Currently adults working in Guernsey have to be paid a minimum of £12.60 an hour, while workers aged 16 or 17, excluding those on apprenticeships, must be paid a minimum of £11.35.
Under the ESS proposal, which is currently out for consultation, the two rates would be harmonised at a new rate of £13.10 from October.
That would still leave the adult rate below Jersey’s minimum wage of £13.59 but it would be higher than those in either the Isle of Man or the UK, where the rates are £12.86 and £12.71 respectively.
While this would represent a big increase for young workers, the minimum wage for adults would only rise by 4%, which is the level of core inflation in Guernsey.

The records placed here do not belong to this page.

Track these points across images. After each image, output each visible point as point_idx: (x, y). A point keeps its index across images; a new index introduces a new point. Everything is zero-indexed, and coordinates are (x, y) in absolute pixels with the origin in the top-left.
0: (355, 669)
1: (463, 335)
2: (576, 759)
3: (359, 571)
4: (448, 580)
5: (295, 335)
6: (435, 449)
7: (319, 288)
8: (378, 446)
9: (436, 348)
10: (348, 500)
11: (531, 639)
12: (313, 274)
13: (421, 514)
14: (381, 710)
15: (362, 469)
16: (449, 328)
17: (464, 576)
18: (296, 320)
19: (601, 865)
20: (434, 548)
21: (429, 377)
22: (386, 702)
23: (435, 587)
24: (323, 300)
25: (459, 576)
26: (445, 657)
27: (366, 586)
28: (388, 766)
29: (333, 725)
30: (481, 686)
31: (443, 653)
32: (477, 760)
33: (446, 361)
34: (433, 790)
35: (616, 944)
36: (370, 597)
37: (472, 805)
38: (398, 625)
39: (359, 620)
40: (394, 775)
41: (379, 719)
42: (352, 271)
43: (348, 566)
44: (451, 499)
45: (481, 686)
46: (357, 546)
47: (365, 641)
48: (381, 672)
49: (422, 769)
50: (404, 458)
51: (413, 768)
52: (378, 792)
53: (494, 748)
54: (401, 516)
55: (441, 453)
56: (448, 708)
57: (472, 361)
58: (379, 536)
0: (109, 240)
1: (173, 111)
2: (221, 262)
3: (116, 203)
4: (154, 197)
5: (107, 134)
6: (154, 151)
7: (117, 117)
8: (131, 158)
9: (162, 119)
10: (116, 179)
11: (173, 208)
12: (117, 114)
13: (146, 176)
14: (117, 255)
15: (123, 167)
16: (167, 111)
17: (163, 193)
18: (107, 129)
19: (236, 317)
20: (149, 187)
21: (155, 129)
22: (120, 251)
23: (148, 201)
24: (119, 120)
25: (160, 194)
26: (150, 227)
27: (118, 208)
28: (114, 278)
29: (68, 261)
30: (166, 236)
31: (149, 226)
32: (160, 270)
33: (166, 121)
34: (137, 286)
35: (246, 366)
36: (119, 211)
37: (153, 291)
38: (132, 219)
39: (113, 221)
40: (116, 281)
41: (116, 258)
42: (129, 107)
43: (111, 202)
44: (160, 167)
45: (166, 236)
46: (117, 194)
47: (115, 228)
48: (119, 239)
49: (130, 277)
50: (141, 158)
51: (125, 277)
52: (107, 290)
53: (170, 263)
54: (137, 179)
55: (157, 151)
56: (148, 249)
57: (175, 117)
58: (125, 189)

ESS president Tina Bury said this would protect the real value of the minimum wage, but admitted that her committee could not be sure if it complied with the States’ policy of the rate equating to 60% of median earnings, based on a 40-hour week, as no statistics are currently available for median earnings in the island.
Since the minimum wage law was first introduced in Guernsey, the state of the ‘young person’s rate’ has changed several times. Sometimes it has been set below the adult rate, while at other times the two rates have been the same.
Currently it is set according to a formula that it should equate to 90% of the adult rate, but Deputy Bury said her committee did not support the premise that it was acceptable to pay those aged 16 or 17 less than adults for doing the same or equivalent work.
However, she stressed that no final decisions on ESS’s recommendations to the States would be made until the committee had received feedback from those representing both employers and employees.